Ma non è una guerra di religione

Il vescovo di Dili e l'agenzia stampa della Congregazione per l'evangelizzazione dello stesso avviso

Con l’uccisione di suor Maria Cazzaniga e dei suoi sei compagni di viaggio domenica scorsa continua ad allungarsi la scia di sangue del personale cattolico trucidato nell’isola di Timor dalle milizie anti-indipendentiste con la complicità dell’esercito indonesiano. Eppure in àmbito cattolico si moltiplicano le voci che mettono in guardia da un’interpretazione del conflitto timorese in termini di guerra di religione. Nell’editoriale del 24 settembre scorso di Fides, agenzia di stampa della Congregazione per l’evangelizzazione dei popoli, il direttore padro Bernardo Cervellera puntualizza che “il conflitto timorese non è un conflitto islamo-cristiano”, e si appoggia sull’autorevolezza di mons. Belo, vescovo di Dili e premio Nobel per la pace, per ribadire il punto.
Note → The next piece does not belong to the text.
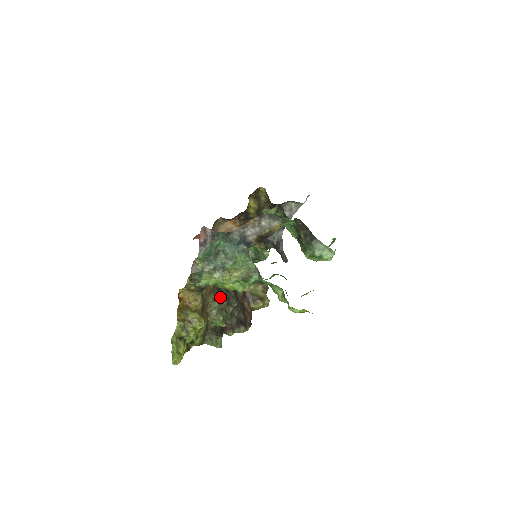
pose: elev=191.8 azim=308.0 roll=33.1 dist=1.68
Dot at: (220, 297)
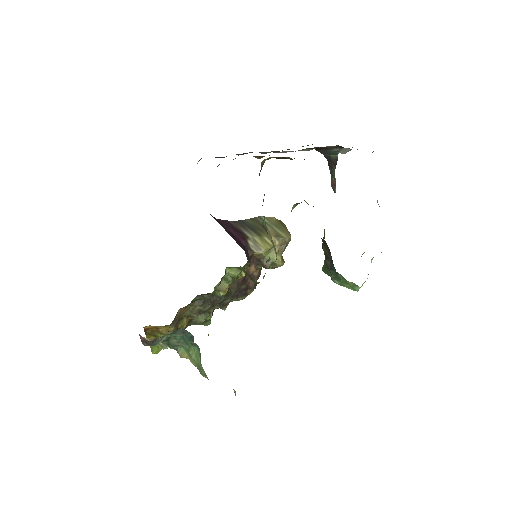
Dot at: (200, 308)
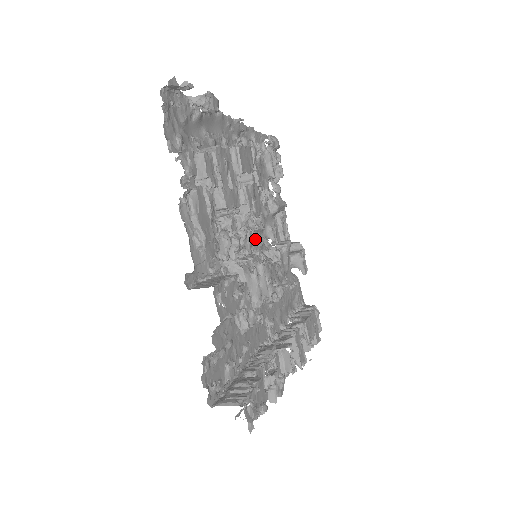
Effettivamente nell’intervista rilasciata la settimana prima alla stessa Fides, come pure in quella televisiva del 16 settembre a Sat 2000, il presule non ha esitato a dare una risposta negativa alle domande sull’eventuale origine religiosa delle violenze. Limitandosi ad aggiungere, nel caso dell’intervista televisiva, che gli dispiaceva l’assenza di voci musulmane in difesa di Timor Est. Le quali però si sono finalmente levate proprio quel 16 settembre: a Giakarta un gruppo di uomini politici di diversi partiti di orientamento musulmano ha diffuso una dichiarazione congiunta chiedendo che l’esercito fermi le violenze fomentate in diverse regioni, fra cui Timor Est.
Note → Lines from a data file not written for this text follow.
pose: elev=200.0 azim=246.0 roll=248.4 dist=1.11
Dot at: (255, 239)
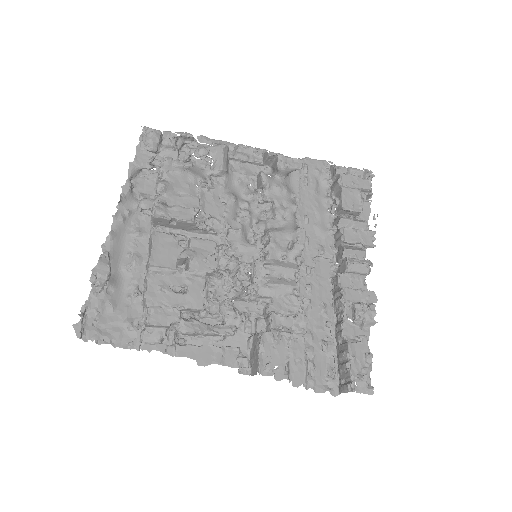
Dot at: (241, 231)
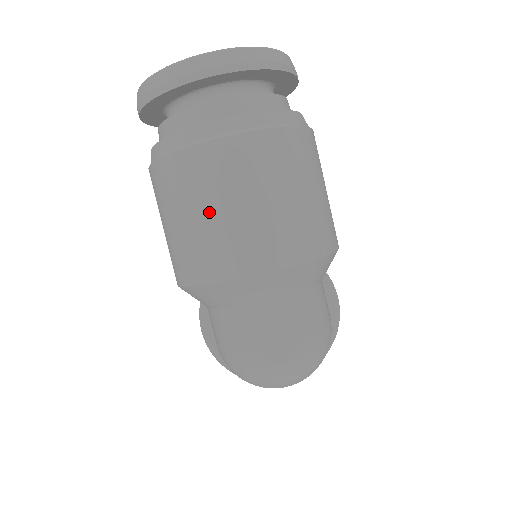
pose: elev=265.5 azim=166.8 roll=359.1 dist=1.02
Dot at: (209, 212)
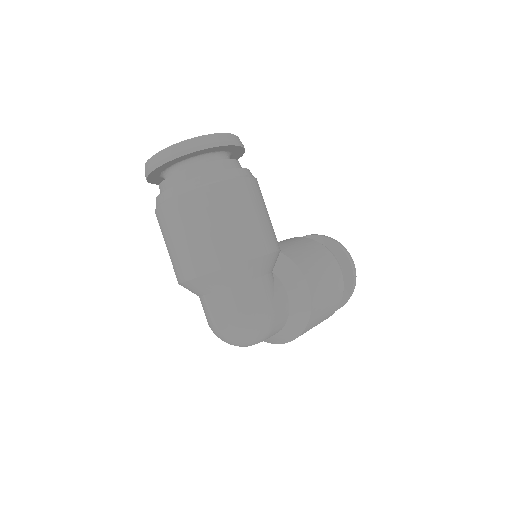
Dot at: (169, 244)
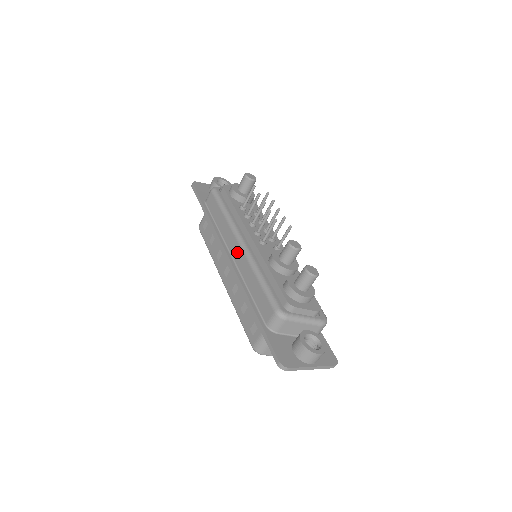
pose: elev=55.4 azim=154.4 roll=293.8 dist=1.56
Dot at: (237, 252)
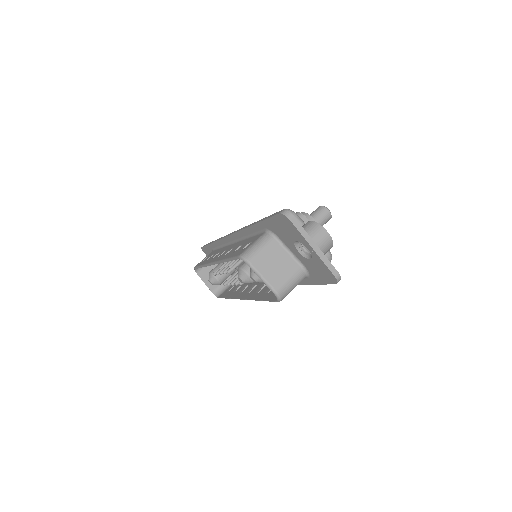
Dot at: occluded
Ma se l’odio religioso non è la prima causa, perché allora un’offensiva così sistematica contro la Chiesa? “Perché la Chiesa cattolica timorese viene identificata col movimento indipendentista. Questa è soprattutto la ferma convinzione dei capi delle milizie”, spiega padre Cervellera. I quali d’altra parte ostentano nomi apparentemente cattolici: Domingo De Deus, Caitano Da Silva, Eurico Guterres. Apostati, come in tutte le guerre di religione? La spiegazione è più semplice: “Nel 1967, al tempo dei portoghesi, i timoresi cattolici erano il 27 per cento”, spiega spiega la salesiana suor Paola Battaglini. “Quando arrivarono gli indonesiani, chiesero a tutti di dichiarare la loro appartenenza a una religione monoteista, come richiesto dalla legge indonesiana. E tutti si dichiararono cattolici, anche quelli che non sapevano neanche cosa fosse la fede”. La stessa cosa è successa in Indonesia, dove molti si sono dichiarati musulmani solo per conformismo. E infatti la comune identità islamica non impedisce i massacri da parte dell’esercito nella provincia secessionsita di Aceh.